While wreaking havoc on the environment, global warming will liberate a treasure trove of oil, gas, water and other natural resources previously locked in the frozen north, enriching residents and attracting newcomers, according to Smith. And these resources will pour from northern rim countries — or NORCs, as Smith calls them — precisely at a time when natural resources elsewhere are becoming critically depleted, making them all the more valuable.

"In many ways, the New North is well positioned for the coming century even as its unique ecosystem is threatened by the linked forces of hydrocarbon development and amplified climate change," writes Smith, a UCLA professor of geography and of earth and space sciences.

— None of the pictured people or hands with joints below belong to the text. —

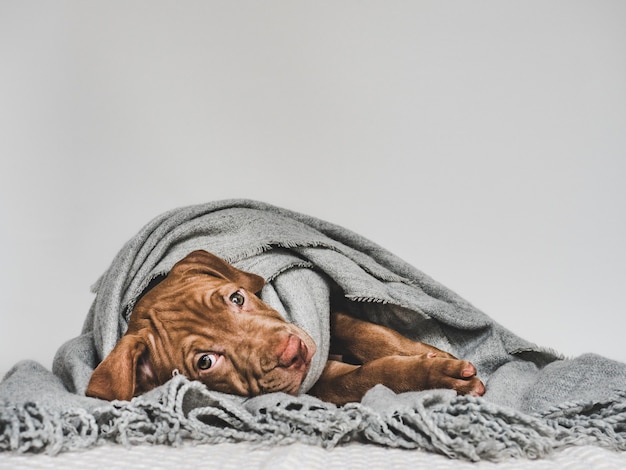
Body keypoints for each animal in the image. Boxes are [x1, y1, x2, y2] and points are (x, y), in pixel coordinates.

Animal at [86, 252, 482, 406]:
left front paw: (430, 353)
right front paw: (437, 377)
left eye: (237, 298)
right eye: (205, 362)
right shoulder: (318, 381)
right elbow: (361, 378)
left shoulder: (326, 313)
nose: (293, 353)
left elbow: (364, 330)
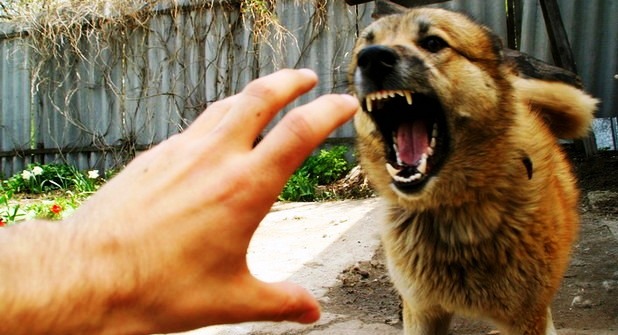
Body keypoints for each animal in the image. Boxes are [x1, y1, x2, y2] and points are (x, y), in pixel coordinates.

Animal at [348, 6, 596, 334]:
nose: (373, 58)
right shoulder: (422, 311)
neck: (454, 212)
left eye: (433, 43)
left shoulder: (526, 316)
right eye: (364, 48)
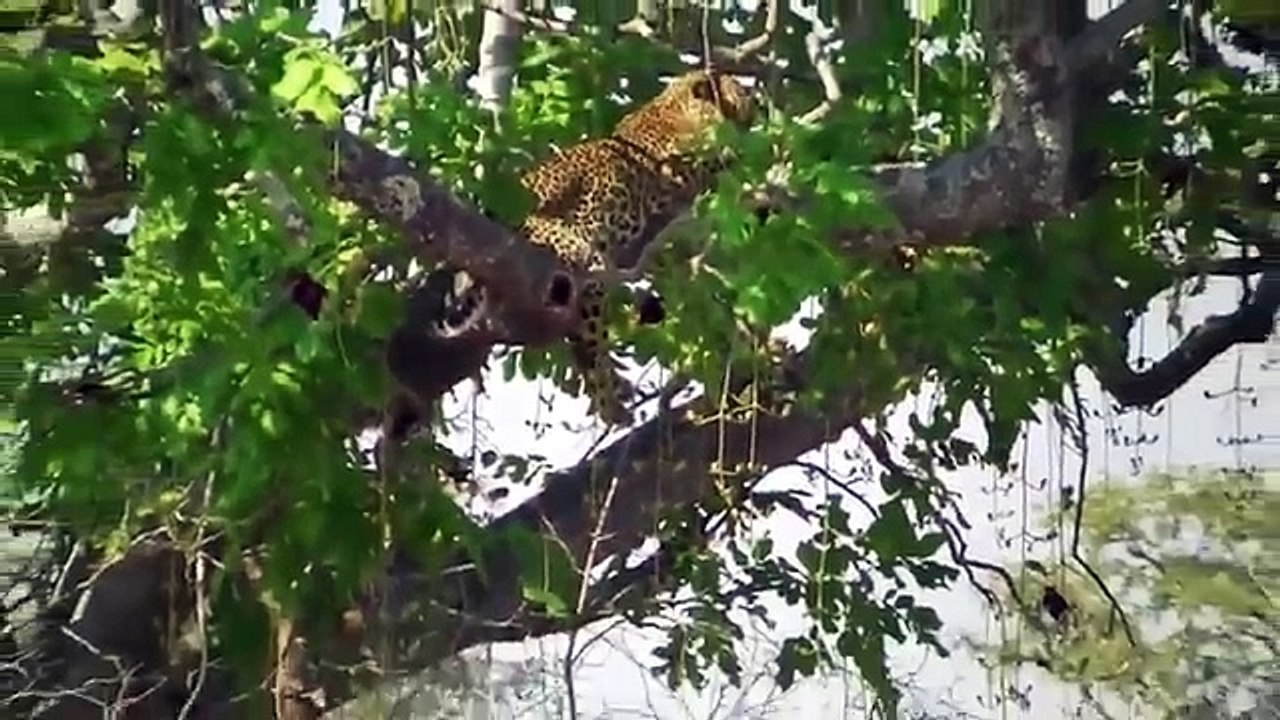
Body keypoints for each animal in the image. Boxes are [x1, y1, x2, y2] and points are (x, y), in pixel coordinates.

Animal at [515, 68, 756, 426]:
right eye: (737, 87)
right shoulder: (681, 169)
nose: (757, 96)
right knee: (590, 343)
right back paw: (610, 404)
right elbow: (716, 160)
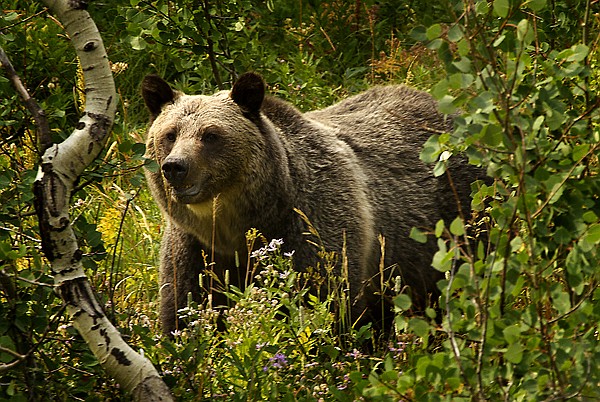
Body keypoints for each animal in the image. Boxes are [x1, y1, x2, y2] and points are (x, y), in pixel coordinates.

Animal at [141, 70, 482, 334]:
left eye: (211, 135)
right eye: (170, 134)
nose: (175, 166)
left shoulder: (312, 223)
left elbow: (323, 302)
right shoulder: (195, 246)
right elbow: (185, 307)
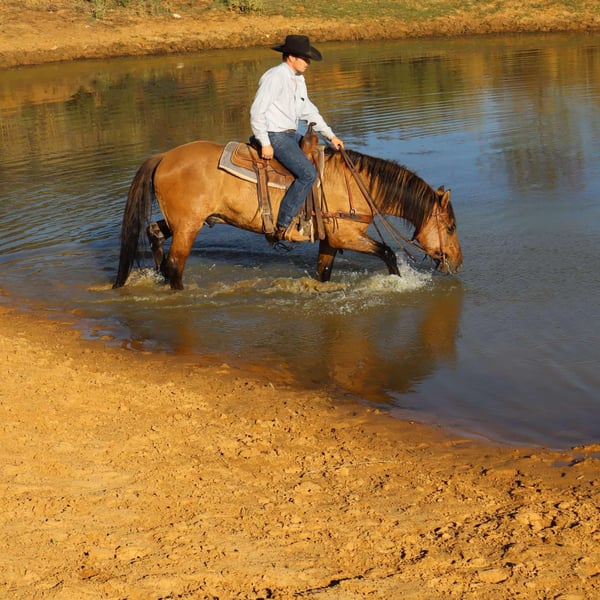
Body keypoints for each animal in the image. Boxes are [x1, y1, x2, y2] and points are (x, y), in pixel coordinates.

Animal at [113, 140, 462, 290]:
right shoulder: (346, 236)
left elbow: (323, 272)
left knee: (154, 233)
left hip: (182, 222)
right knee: (176, 264)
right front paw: (399, 283)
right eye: (450, 227)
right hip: (188, 226)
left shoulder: (330, 240)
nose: (457, 263)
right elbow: (388, 253)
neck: (355, 184)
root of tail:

Other tantalizing predictions:
•New shipping lanes will open during the summer in the Arctic, allowing Europe to realize its 500-year-old dream of direct trade between the Atlantic and the Far East, and resulting in new access to and economic development in the north.
•Oil resources in Canada will be second only to those in Saudi Arabia, and the country's population will swell by more than 30 percent, a growth rate rivaling India's and six times faster than China's.
•NORCs will be among the few place on Earth where crop production will likely increase due to climate change.

Anonymous said...

Too bad Professor Smith didn’t comment on how Canada will defend its sovereignty in the face of this change. As Gwynne Dyer has written, the dynamic of global change is that each nation’s greatest threat is that country that lies immediately between it and the equator.

With America’s freshwater crisis looming and the prospect of millions of internally displaced citizens due to sea level rise it will become very difficult for them to allow Canada to remain independent.

Anonymous said...

Canada is well positioned to profit from global warming. We will have oil resources that rival those of Saudi Arabia and fresh water reserves that will be the envy of the world; the Northwest Passage will be open, making new sea trade between Europe and Asia possible. But at what cost would we benefit from these things? The devastating environmental effects and long-term detriments caused by climate change may make relatively short-term economic prosperity and increased political power a small consolation.

But hey, when has the human race ever fallen victim to the lure of money and power?